The Times reported last week that intelligence officials believed that a unit of the GRU had offered and paid bounties for killing U.S. troops and other coalition forces and that the White House had not authorized a response after the National Security Council convened an interagency meeting about the problem in late March.
Investigators are said to be focused on at least two deadly attacks on U.S. soldiers in Afghanistan. One is an April 2019 bombing outside Bagram Airfield that killed three Marines: Staff Sgt. Christopher Slutman, 43, of Newark, Delaware; Cpl. Robert A. Hendriks, 25, of Locust Valley, New York; and Sgt. Benjamin S. Hines, 31, of York, Pennsylvania.
On Monday, Felicia Arculeo, the mother of Hendriks, told CNBC that she was upset to learn from news reports of the suspicions that her son’s death arose from a Russian bounty operation. She said she wanted an investigation, adding that “the parties who are responsible should be held accountable, if that’s even possible.”
Officials did not say which other attack was under scrutiny.
In claiming that the information was not provided to him, Trump has also dismissed the intelligence assessment as “so-called” and claimed he was told that it was “not credible.” The White House subsequently issued statements in the names of several subordinates denying that he had been briefed.
McEnany reiterated that claim on Monday and said that the information had not been elevated to Trump because there was a dissenting view about it within the intelligence community.
But she and other administration officials demurred when pressed to say whether their denials encompassed the president’s daily written briefing, a compendium of the most significant intelligence and analysis that the intelligence community writes for presidents to read. Trump is known to often neglect reading his written briefings.

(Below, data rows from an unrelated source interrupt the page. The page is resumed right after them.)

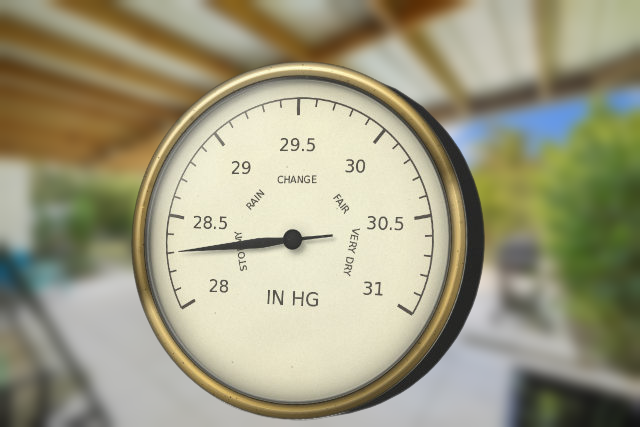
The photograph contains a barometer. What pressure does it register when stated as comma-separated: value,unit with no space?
28.3,inHg
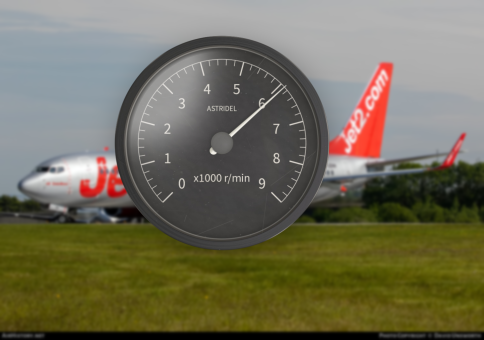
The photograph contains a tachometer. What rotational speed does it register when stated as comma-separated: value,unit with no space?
6100,rpm
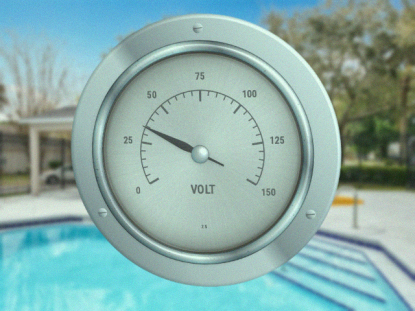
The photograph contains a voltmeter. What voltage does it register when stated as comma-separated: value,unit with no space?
35,V
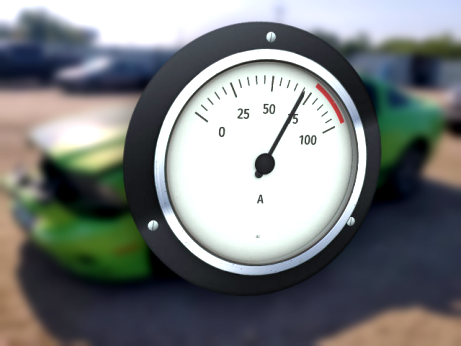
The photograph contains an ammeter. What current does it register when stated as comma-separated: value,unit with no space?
70,A
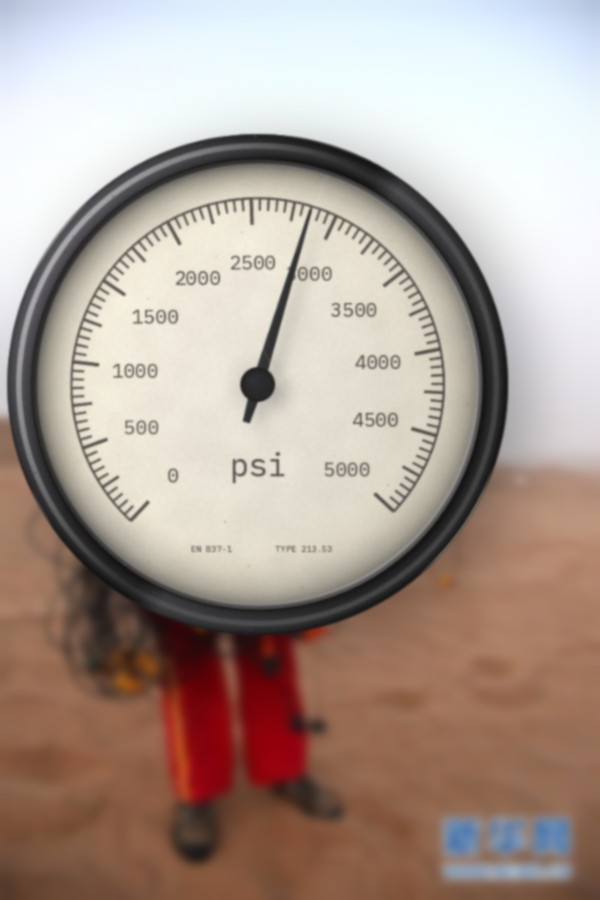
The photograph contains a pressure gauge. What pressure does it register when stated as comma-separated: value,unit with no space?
2850,psi
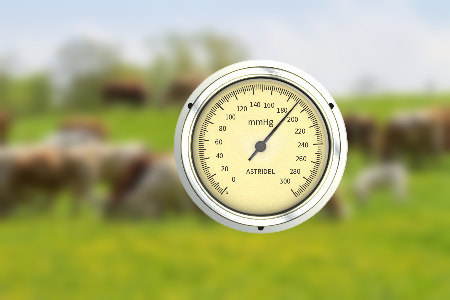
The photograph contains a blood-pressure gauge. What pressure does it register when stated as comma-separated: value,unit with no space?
190,mmHg
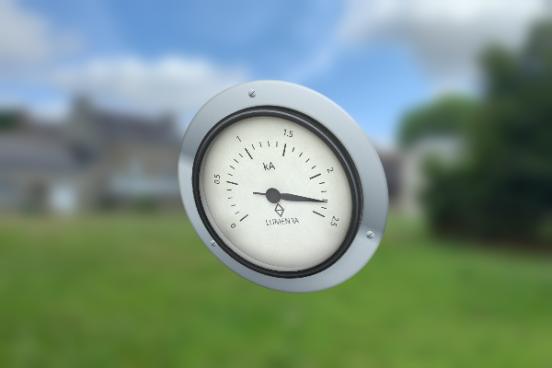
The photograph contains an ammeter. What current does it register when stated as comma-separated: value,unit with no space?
2.3,kA
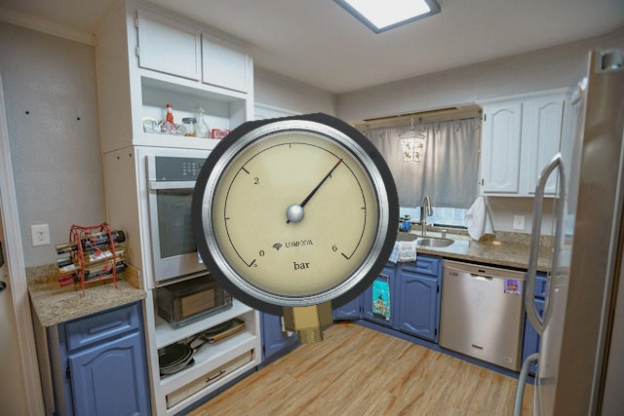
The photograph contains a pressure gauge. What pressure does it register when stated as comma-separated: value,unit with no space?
4,bar
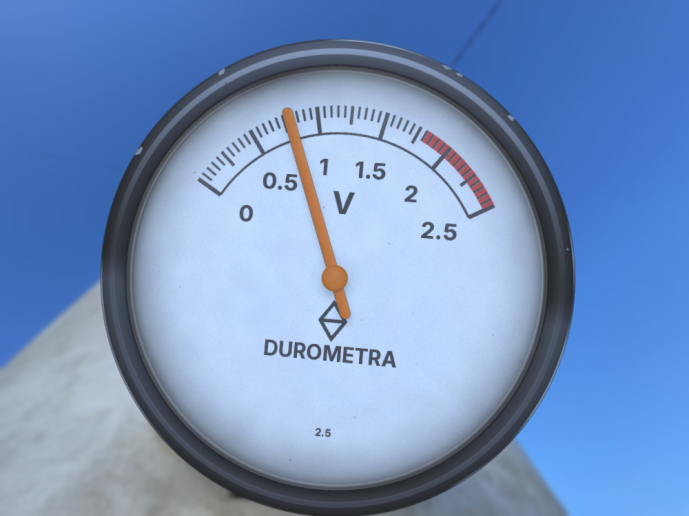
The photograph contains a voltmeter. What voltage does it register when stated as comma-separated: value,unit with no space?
0.8,V
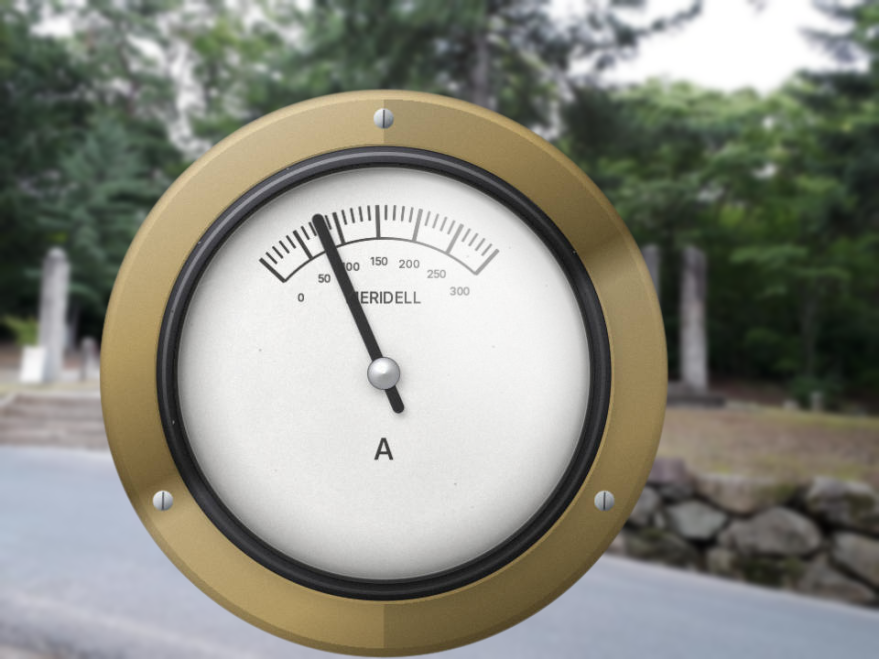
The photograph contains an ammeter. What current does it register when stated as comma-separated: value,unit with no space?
80,A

Intelligence about the suspected Russian plot was included in the President’s Daily Brief in late February, according to two officials, contrasting Trump’s claim on Sunday that he was never “briefed or told” about the matter.
The information was also considered solid enough to be distributed to the broader intelligence community in a May 4 article in the CIA’s World Intelligence Review, commonly called The Wire, according to several officials.

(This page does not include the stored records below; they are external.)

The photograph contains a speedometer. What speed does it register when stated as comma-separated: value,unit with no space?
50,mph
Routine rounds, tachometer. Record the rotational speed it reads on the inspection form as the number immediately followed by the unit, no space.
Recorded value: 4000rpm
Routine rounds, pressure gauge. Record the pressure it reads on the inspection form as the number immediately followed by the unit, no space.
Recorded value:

A spokesperson for the Taliban has denied that it accepted Russian-paid bounties to carry out attacks on Americans and other coalition soldiers, saying the group needed no such encouragement for its operations. But one U.S. official said the focus had been on criminals closely associated with the Taliban.
In a raid in Kunduz City in the north about six months ago, 13 people were arrested in a joint operation by U.S. forces and the Afghan intelligence agency, the National Directorate of Security, according to Safiullah Amiry, the deputy provincial council chief there. Two of the main targets of the raid had already fled — one to Tajikistan and one to Russia, Amiry said — but it was in the Kabul home of one of them where security forces found a half-million dollars. He said the Afghan intelligence agency had told him the raids were related to Russian money being dispersed to militants.
Two former Afghan officials said Monday that members of local criminal networks had carried out attacks for the Taliban in the past — not because they shared the Taliban’s ideology or goals, but in exchange for money.
In Parwan province, where Bagram Airfield is, the Taliban are known to have hired local criminals as freelancers, said Gen. Zaman Mamozai, the former police chief of the province. He said the Taliban’s commanders are based in two districts of the province, Seyagird and Shinwari, and that from there they coordinate a network that commissions criminals to carry out attacks.
And Haseeba Efat, a former member of Parwan’s provincial council, also said the Taliban have hired freelancers in Bagram district — including, in one case, one of his own distant relatives.
“They agree with these criminals that they won’t have monthly salary, but they will get paid for the work they do when the Taliban need them,” Efat said.
Twenty U.S. service members were killed in combat-related operations in Afghanistan last year, the most since 2014.